Although cleaner fuel and more efficient engines are expected to reduce pollutants such as nitrous oxide and diesel particulates, the strategy document forecasts a 21 per cent rise in carbon dioxide emissions - about 1500 tonnes in each morning traffic peak - even under the preferred strategic option that involves spending billions on public transport. This outlook clashes with the Government's national strategic target of a 20 per cent improvement in transport energy efficiency by 2012, the same year by when the Kyoto Protocol requires greenhouse gas emissions to be cut to 1990 levels.
Auckland Regional Land Transport Committee chairman Joel Cayford acknowledges that without curbing vehicle numbers, efforts to improve emission standards are akin to "rearranging deckchairs".
"New Zealand used to have the most washing machines per capita in the Western world - now it has the most cars," he says in his foreword to the transport strategy document.
"This year, polluted air from vehicle exhausts in Auckland will be directly responsible for more than 200 premature deaths."
The document forecasts a rise in the number of cars for every thousand urban Aucklanders to 609 in 2012 from about 570 now, statistics which Dr Cayford says puts the region well ahead of Los Angeles.
Christchurch City Council strategic planning leader Mark Bachels, a former Californian who gained a doctorate from comparing international transport trends, says New Zealand remains well behind the US in its levels of vehicle use - as opposed to the number of cars we own.
But he says this should give little cause for complacency, as increasing urban sprawl makes it harder to provide the level of public transport needed to discourage car use.
He notes strenuous efforts by Los Angeles authorities over the past 15 years to increase urban density and introduce passenger-rail transport.

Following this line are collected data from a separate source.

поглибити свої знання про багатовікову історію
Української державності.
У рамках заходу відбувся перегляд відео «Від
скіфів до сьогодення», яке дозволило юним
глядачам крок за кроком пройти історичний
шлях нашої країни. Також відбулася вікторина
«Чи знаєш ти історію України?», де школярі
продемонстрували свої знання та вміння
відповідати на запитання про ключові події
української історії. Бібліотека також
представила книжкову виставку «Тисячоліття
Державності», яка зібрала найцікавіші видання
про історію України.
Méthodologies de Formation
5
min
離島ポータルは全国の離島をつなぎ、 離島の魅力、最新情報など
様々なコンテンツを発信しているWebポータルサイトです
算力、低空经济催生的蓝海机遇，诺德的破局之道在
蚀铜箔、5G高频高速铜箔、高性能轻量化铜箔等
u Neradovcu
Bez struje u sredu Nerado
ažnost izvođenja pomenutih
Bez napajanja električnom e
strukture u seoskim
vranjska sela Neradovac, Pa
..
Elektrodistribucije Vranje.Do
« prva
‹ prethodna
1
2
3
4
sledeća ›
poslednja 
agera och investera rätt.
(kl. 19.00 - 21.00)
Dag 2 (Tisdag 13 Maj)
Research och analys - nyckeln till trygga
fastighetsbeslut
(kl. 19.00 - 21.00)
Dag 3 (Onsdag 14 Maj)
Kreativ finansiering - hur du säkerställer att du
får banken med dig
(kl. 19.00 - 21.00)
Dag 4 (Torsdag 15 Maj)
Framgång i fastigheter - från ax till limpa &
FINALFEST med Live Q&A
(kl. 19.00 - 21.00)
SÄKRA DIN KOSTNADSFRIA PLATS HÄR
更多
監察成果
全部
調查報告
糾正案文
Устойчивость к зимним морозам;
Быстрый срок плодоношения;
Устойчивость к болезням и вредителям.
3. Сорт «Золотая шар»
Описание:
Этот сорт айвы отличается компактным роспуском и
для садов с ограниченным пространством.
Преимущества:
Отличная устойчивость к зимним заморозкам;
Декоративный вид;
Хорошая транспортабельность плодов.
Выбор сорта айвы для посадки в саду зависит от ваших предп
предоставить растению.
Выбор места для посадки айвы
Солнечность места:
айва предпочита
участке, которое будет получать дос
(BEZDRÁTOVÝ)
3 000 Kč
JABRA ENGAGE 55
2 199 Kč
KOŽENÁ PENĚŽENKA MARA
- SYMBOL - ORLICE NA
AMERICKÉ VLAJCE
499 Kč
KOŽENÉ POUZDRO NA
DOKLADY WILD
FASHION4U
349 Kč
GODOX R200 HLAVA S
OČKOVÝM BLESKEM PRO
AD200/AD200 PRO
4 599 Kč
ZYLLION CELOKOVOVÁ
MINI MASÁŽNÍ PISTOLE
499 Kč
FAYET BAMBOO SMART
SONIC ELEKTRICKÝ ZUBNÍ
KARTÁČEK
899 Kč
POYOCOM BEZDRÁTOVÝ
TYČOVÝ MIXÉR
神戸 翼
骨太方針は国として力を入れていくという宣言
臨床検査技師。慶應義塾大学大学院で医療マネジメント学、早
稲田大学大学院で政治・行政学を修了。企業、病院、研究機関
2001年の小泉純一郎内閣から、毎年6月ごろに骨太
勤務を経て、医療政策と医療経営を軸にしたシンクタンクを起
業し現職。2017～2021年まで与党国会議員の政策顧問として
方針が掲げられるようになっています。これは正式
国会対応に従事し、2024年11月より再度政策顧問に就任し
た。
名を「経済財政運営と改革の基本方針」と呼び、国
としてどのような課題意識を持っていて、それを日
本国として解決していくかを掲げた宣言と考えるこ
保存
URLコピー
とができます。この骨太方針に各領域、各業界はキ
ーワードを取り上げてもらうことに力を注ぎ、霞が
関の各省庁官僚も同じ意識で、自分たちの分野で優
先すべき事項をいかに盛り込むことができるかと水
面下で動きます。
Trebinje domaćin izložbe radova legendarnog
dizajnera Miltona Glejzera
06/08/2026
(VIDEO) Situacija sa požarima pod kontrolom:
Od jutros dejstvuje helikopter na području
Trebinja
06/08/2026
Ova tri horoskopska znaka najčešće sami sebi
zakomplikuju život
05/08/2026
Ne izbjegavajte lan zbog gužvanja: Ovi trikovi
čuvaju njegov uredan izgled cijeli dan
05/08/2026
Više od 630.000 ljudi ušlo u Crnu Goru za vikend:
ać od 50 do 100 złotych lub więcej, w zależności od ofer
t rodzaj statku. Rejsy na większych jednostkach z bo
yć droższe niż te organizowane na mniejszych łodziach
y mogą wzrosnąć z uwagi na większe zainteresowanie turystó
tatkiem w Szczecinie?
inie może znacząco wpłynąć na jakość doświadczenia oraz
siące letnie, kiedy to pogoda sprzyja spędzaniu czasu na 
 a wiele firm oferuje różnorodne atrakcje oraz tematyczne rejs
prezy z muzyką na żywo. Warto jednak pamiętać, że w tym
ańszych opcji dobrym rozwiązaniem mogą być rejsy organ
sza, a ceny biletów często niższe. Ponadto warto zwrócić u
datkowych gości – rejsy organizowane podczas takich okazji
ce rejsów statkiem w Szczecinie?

Auckland Regional Council planners also draw a distinction between vehicle ownership and use, noting in the strategy document that although 646,000 private cars were registered in the region in 2001, only 334,000 were used each day to drive their owners to work.
The new strategy hopes to cut the proportion of commuters using cars to get to work to 73 per cent by 2016, while boosting public transport use from 7 to 11 per cent.
But after spending $420 millon on "travel demand management" to encourage non-vehicle transport, the number of people cycling or walking to work is expected to edge up just 0.4 of a percentage point, to 15.5 per cent.
* The draft Regional Land Transport Strategy can be viewed at www.arc.govt.nz
* Auckland's population is projected to grow by about 255,000 by 2016.
* By then the region's fuel use is likely to have increased 26 per cent.
* Statistics four years ago showed Auckland had an average of 1.66 cars for each household. Los Angeles had about 1.44.
* 78 per cent of Auckland commuters travelled by car to work but only 5 per cent went as passengers.
* The region's land transport strategy favours spending $3.75 billion on public transport over the 10 years compared with $6.54 billion on roads.